Occupancy: The following year, PMRG was awarded leasing of the property and moved its own corporate HQ into 32k SF there. (It's still got both the listing and the office.)
Owner: Invesco purchased the property
Price tag: $340M
On a roll: Invesco was snapping up iconic properties left and right. In 2013, it bought Williams Tower and BG Group Place.
Major tenant: Shell occupied 332k SF (40% of the building), taking advantage of the two-story trading floor built for Reliant. Its lease runs through 2025.
Highlight: Invesco put the property (99% leased at the time) on the market in September. It was reportedly appraised at $440M, and dozens of parties showed up to bid. It took only three months for a buyer to be announced.
Owner: LaSalle bid $450M, or a record-shattering $537/SF. But wait! Amid plummeting oil prices, they scrapped the deal in January 2015.
Owner: This month, German investor Union Investment Real Estate (advised by Metzler) closed on the property.

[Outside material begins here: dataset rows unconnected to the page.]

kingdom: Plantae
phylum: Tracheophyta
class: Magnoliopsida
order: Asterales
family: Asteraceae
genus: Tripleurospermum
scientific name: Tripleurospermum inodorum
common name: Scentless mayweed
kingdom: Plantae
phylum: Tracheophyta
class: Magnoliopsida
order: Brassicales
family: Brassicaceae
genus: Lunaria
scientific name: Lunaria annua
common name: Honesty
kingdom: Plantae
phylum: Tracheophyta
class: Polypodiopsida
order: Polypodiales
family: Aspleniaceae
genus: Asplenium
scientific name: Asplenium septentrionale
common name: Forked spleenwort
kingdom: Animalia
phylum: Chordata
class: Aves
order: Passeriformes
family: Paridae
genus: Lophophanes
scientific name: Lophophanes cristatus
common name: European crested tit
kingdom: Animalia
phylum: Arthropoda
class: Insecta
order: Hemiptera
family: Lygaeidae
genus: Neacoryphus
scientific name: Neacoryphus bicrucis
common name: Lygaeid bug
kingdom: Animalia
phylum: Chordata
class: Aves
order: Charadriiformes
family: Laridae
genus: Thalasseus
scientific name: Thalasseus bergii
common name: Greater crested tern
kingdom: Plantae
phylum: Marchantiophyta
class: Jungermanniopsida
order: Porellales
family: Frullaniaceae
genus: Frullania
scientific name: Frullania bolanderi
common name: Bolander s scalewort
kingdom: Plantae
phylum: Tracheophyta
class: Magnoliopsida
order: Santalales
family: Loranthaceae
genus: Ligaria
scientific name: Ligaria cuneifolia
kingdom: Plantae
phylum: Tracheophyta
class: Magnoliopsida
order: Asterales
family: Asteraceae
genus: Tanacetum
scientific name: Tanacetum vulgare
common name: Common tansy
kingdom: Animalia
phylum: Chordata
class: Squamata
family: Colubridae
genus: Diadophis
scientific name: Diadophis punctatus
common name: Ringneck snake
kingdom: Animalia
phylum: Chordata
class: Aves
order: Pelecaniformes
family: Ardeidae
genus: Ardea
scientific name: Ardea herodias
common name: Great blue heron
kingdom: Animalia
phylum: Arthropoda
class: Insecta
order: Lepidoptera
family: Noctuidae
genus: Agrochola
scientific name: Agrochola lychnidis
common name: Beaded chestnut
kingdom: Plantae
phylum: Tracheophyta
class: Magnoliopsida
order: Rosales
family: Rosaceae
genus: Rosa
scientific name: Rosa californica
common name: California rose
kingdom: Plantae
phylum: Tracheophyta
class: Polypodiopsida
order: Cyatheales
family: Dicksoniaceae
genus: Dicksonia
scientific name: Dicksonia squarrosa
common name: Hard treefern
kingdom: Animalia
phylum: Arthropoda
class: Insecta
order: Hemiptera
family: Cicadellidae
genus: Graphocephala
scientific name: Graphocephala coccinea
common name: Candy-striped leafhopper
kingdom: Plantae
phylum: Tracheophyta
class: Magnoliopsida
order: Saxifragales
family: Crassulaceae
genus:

It had been the runner-up behind LaSalle.
Price tag: Reportedly $440M, or $525/SF. If that’s correct, it marks a new high-water mark for Houston. (Our previous record was $524, set by Hess Tower in 2011.) It’s also a $200M increase for Invesco after only two and a half years of ownership.
Value-add: Real Estate Alert reports the property’s in-place rents are 20% below the asking rate. Investors were told a buyer could boost NOI by $3.5M within five years by bringing those up to market levels.